Could you elaborate on that?

tbalsam•6mo ago
> The MSE here is not intended to be a training loss, but as a means to demonstrate that both approaches lead to almost the same result except for some rounding error.

Ah, gotcha

> I don't think that max pooling the last feature maps would be a good idea here, because it would cut off about 98 % of the gradients and training would take much longer. (The shape of the input feature layer is (1, 768, 7, 7), pooled to (1, 768, 1, 1).)

MaxPooling is generally only useful if you're training your network for it, but in most cases it ends up performing better. That sparsity actually ends up being a good thing -- you generally need to suppress all of those unused activations! It ends up being quite a wide gap in practice (and, if you have convolutions beforehand -- using avgpooling2d is a bit of extra wasted extra computation blurring the input)

> Could you elaborate on that?

Variable-sized inputs don't batch easily as the input dims need to match, you can go down the padding route but that has its own particularly hellacious costs with it that end up taking away from compute that you could be using for other useful things.

dimatura•6mo ago
Slicing up images to analyze them is definitely something people do - in many cases, such as satellite imagery, there is not much alternative.
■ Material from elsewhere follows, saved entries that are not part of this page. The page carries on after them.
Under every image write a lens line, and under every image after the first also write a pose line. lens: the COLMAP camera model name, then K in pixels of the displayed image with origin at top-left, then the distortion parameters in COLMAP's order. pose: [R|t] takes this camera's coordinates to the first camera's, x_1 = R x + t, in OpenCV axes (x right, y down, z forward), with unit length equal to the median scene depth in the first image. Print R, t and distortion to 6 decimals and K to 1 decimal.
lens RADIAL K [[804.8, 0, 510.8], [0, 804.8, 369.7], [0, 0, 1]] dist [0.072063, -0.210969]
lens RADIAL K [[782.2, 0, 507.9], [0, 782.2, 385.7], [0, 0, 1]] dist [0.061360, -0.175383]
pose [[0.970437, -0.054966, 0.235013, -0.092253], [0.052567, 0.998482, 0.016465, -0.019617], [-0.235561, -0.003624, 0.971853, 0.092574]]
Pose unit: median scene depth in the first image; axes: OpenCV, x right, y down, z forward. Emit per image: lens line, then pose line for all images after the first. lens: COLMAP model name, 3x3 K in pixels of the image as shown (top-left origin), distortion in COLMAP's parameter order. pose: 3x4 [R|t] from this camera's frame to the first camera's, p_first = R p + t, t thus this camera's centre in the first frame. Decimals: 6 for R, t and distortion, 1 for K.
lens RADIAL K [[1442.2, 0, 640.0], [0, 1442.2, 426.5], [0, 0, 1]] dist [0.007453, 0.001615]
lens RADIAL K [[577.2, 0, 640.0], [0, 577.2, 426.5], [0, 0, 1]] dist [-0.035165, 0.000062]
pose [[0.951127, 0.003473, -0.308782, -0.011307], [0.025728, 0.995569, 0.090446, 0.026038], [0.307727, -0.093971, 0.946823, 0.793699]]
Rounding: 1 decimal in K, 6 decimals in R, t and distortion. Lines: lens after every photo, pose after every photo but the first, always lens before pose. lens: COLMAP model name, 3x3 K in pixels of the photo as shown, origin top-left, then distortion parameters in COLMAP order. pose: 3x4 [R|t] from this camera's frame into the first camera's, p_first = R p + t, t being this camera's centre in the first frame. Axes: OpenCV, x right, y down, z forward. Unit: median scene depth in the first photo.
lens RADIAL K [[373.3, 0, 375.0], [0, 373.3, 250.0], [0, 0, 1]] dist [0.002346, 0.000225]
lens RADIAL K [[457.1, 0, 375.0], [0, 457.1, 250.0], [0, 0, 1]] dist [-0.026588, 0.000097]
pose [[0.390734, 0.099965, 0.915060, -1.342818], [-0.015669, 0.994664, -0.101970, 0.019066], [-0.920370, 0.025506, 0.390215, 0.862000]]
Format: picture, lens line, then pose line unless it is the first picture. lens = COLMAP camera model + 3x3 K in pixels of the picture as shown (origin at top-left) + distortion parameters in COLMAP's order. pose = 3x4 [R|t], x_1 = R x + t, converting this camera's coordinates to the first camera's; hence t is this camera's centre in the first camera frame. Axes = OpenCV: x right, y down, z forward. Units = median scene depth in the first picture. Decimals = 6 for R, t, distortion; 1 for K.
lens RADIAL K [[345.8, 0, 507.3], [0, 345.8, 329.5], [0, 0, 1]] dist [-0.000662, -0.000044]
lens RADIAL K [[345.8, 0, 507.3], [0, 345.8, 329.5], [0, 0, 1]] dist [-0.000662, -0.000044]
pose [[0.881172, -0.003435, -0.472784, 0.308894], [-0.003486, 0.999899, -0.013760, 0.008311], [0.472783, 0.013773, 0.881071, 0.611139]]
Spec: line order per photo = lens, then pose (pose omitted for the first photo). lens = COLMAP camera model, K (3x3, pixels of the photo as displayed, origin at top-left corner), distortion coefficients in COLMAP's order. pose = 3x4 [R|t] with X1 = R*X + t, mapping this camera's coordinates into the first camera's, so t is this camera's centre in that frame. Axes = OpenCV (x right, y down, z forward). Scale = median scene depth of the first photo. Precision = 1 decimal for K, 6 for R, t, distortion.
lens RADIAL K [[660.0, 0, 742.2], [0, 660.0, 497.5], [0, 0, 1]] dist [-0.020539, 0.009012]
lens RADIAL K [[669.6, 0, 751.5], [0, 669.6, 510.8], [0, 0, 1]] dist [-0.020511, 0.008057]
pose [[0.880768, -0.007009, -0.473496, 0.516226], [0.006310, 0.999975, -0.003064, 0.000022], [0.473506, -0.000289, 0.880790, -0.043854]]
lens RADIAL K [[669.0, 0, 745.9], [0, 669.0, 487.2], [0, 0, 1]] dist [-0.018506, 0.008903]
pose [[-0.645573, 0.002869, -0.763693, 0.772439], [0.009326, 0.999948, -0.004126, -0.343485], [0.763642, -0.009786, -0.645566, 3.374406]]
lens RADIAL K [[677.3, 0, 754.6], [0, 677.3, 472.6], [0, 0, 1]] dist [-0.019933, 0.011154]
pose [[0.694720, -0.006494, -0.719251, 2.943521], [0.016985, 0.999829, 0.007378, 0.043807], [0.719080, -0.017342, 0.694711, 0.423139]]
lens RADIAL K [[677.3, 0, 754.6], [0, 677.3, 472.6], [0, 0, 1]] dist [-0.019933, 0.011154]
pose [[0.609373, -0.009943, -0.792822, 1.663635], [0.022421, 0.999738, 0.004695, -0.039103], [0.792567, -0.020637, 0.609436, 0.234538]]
But it should be done mindfully, especially if there are differences between the training and testing steps. Depending on the architecture and the application, it's not the same as processing the whole image at once. Some differences are more or less obvious (for example, you might have border artifacts), but others are more subtle. For example, contrary to the expected positional equivariance of convolutional nets, they can implicitly encode positional information based on where they see border padding during training. For some types of normalization such as instance normalization, the statistics of the normalization may vary significantly when applied across patches or whole images.
kookamamie•6mo ago
> You don't need very high resolution

Yes, you do. Also, 1024x1024 is not high resolution.

An example is segmenting basic 1920x1080 (FHD) video in 60 Hz formats.

CHY872•6mo ago
The article basically argues: You would expect to get similarly good results with subsampling in practice. E.g. no need to process at 1920x1080 when you can do 960x540. Separately, you can break down many problems into smaller tiles and get similar quality results without the compute overheads of a high res ViT.
dimatura•6mo ago
Yeah, the article was painting with a bit too of a broad stroke IMO, though they did briefly acknowledge "special exceptions" such as satellite or medical imagery. It's very application-dependent.

That said, in my experience beginners do often overestimate how much image resolution is needed for a given task for some reason. I often find myself asking to retry their experiments with a lower resolution. There's a surprising amount of information in 128x128 or even smaller images.

magicalhippo•6mo ago
I have a vivid memory of playing Rise of the Triad[1] against my buddy over serial cable. As most PC games from back then, it used mode 13h[2], so 320x200 resolution with a 256 color palette.

I have the distinct memory of firing a rocket at him from far away because I thought that one pixel had the wrong color, and killing him to his great frustration. Good times.

You can play the shareware portion of the game here[3] to get an idea.

[1]: https://en.wikipedia.org/wiki/Rise_of_the_Triad

[2]: https://en.wikipedia.org/wiki/Mode_13h

[3]: https://www.dosgames.com/game/rise-of-the-triad/

jacobgorm•6mo ago
A nice feature of CNNs is that you can change the resolution at inference time without retraining. For instance, when the user plugs in a camera with a different aspect or decides to the change the orientation of his phone from landscape to portrait. It is not clear to me if VITs can support aspect or resolution changes without any retraining?
lava_pidgeon•6mo ago
Can you elaborate? In my experience it is the opposite: CNNs are highly depend on the input tensor shapes thus resolution change need even an architectional change. While resolution changes in ViT lead to more tokens, a ViT model can handle that (for image classification e.g. you always take the CLS token, Segmentation maps and similar task have the same output as in the input).